The Buffett Foundation, which he set up in the mid-1960s, helps
family-planning clinics.
His most notable purchases include the Washington Post, GEICO,
Coca-Cola, Gillette, American Express, and General Re. He
prefers buying companies outright to buying partial shares, and
he now owns a well-diversified portfolio of companies. (See Appendix
2.)
In the early 1990s, perhaps mistakenly, Buffett and Munger got involved
in the Salomon scandal over its hogging of Treasury bonds,
and Buffett took over as chairman. He tried to curtail the greediness
of Salomon bond traders, and certainly managed to rescue the company
from bankruptcy, but in retrospect it seems to have been a nowin
situation—a dragon that Buffett might have been better off
avoiding rather than trying to slay.
His annual reports are reader friendly, literate, learned, and sometimes
funny (although he mistakenly believes that St. Augustine’s
plea, “Give me chastity, but not now,” is apocryphal).
Berkshire does things differently. Both Buffett and Munger receive
only $100,000 a year in salaries. The shares were split into A and B
varieties in 1996 only to fend off sharpies, who were about to sell
small units of Berkshire for less than the $48,000 a share it was then
selling for. (Buffett never split the stock, despite its lofty price, because
he believes that low prices lead to a high turnover, attract investors
who are short-term oriented, and cause stock prices to
diverge from their intrinsic value.)
The fun-filled annual meetings, Woodstock for Capitalists, lure
thousands of contented shareholders, and every year more and more
people flock there to enjoy the Warren and Charlie Show. Celebrities
turn up, too, including Michael Eisner of Disney.
Apparently the man designated to succeed Buffett when he leaves
is Louis Simpson, GEICO’s chairman. (See Chapter 23.)

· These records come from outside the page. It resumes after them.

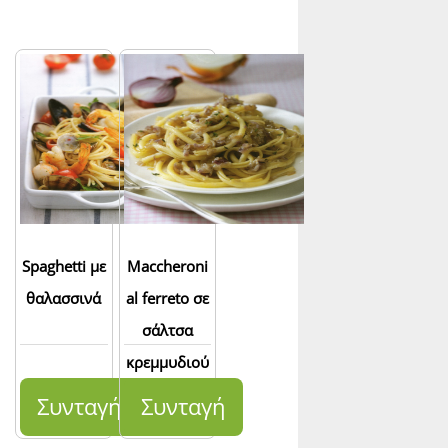
Spaghetti με
Maccheroni
θαλασσινά
al ferreto σε
σάλτσα
κρεμμυδιού
Συνταγή
Συνταγή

In 2001 Buffett went on what was, for him, a buying spree, purchasing
shares of such companies as H&R Block, GPU, and Johns
Manville, the company riddled with asbestos problems. He joined
with other very wealthy people in publicly opposing legislation to
eliminate the estate tax, arguing that it is simply unfair for one child
to be born with far more financial resources than another. And he
began issuing warnings that the stock market was overvalued. He is
only 70 years old as of this writing, and one can confidently expect
that he will be entertaining and enlightening us many more times
during this decade, and yes, even getting his picture in the papers.